The government recently announced big changes to the way the UK will generate and manage its energy, but it has been light on specifics so far. We had a look at Ofgem’s report on ‘Upgrading our energy system‘, to get more of an idea of what our government is actually planning. It centres on ensuring supply in the move to low-carbon energy production.
The document starts by setting out the central challenge faced by the government in cutting carbon emissions. The UK has seen some success in increasing the use of renewables, but it throws up the issue of intermittency. Wind and solar power have the potential to generate huge amounts of electricity in the right conditions, but back-up has to be available when it’s not windy or sunny. This is not necessarily a problem if managed correctly, as it brings opportunities from new technologies such as battery storage.
UK energy in 2017
The energy map of the UK has changed a lot in the past few years. The prohibitive costs of green technologies has traditionally been the main argument against them. However, as renewable energy generation and battery storage become more and more commonplace, their prices are dropping. We have gone from a country powered mainly by coal, to one which will no longer produce power from 2025. As our nuclear power stations also reach the end of their useful lives, we are increasingly putting our faith into renewables. In Summer 2017, nearly 52% of our power came from low-carbon sources, compared with 35% in 2013. Another big change is that we are now getting more of our energy from an increased number of smaller local power sources, rather than fewer centralised plants.
Home energy generation is more popular than ever, and almost one million UK homes now have solar panels. These are increasingly being coupled with domestic battery storage systems, bringing potential benefits for both homeowners and national energy stores. Smart meters are becoming more commonplace, and the government aim to have installed them in most homes by 2020. This will allow for the grid to keep up to date with readings in real-time, anticipating and hopefully preventing power surges and outages. It also paves the way for bill payers to be charged at different hourly rates, depending on their tariff. Many homeowners are now installing smart heating systems, allowing them to heat their homes more comfortably and efficiently. The government believes domestic energy efficiency measures such as these could cut national energy demand considerably, and slash carbon emissions as a result. The report also mentions the recent huge increase in electric vehicle ownership, and the electrification of heating. These changes could make a big difference in the fight to cut carbon emissions in the UK.
What happens next?
The government has set out a future for UK energy based on ‘smart systems and flexibility’. As mentioned, this could have great benefits, but also brings with it a new set of challenges.
Energy storage and demand-side response will be key, and to deliver results the UK must now concentrate on the transition to a smart system. So what is the government’s plan to provide ‘secure, affordable and clean energy’?
- Promoting competition between businesses in the low-carbon technology sector (i.e. battery research), to encourage the development of new products and services, and drive down prices.
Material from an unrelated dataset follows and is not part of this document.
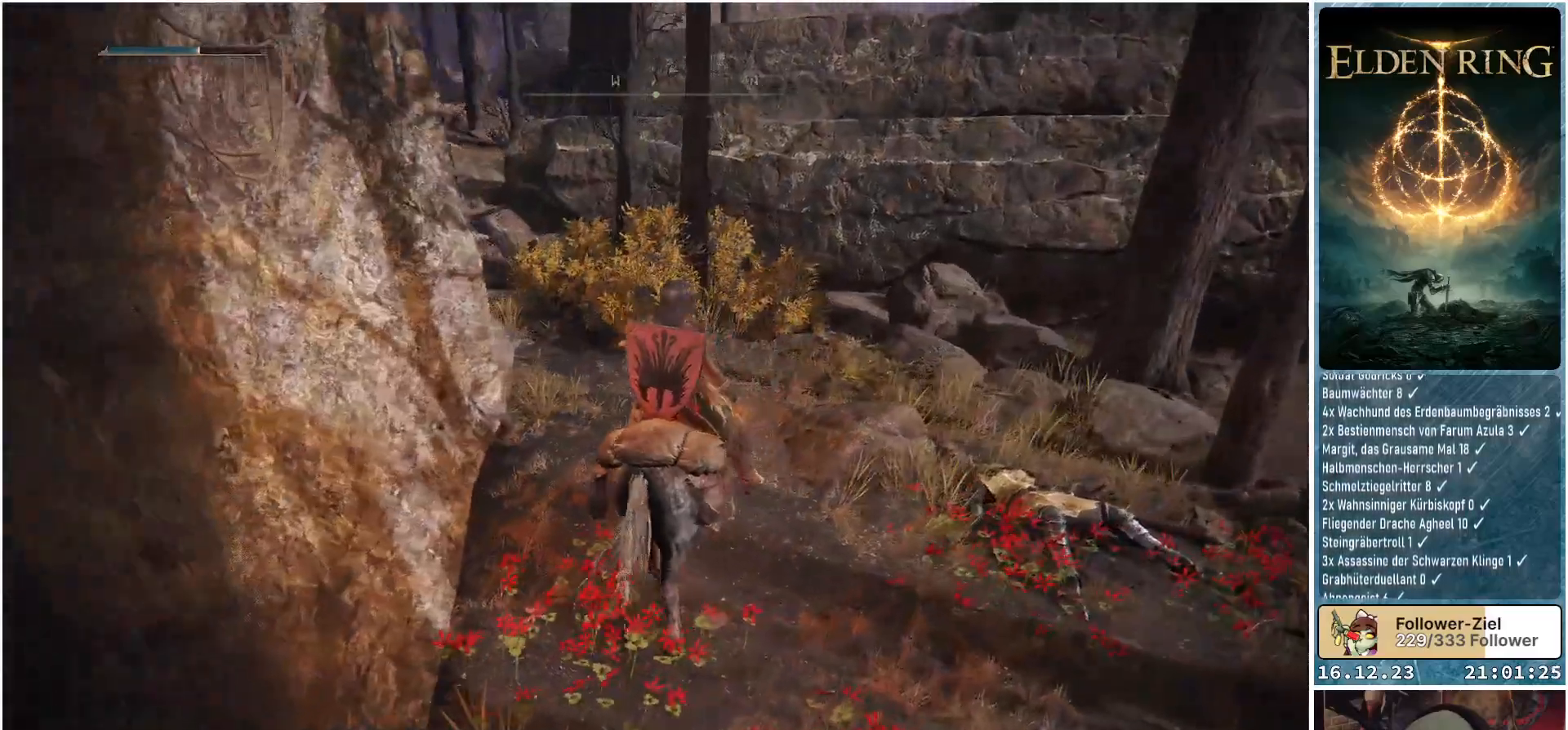
{"buttons": [], "left_stick": "up-right", "right_stick": "left", "events": []}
- Pushing ahead with demand side management initiatives, through a mixture of battery storage and changing user habits. Giving grants/financial incentives to consumers to encourage them to cooperate with the digitisation of the energy system. (Early trials have shown time of use tariffs are popular with consumers, and easily understood. However, in order to popularise these tariffs, thousands of people still need to be persuaded of the benefits of smart meters.)
- Investing in new information technology to streamline and customise energy systems, whilst ensuring digital security. If we will be using ‘smart’ systems to manage energy and cut costs, we must make sure they are secure and cannot be hacked.
Smart energy systems could be an economic export for the UK if we get it right; it brings opportunities for job creation and selling successful technologies to other countries. Our government hasn’t exactly shown an unwavering commitment to renewables so far, but if it won’t do it for environmental reasons, maybe it will be swayed by financial ones!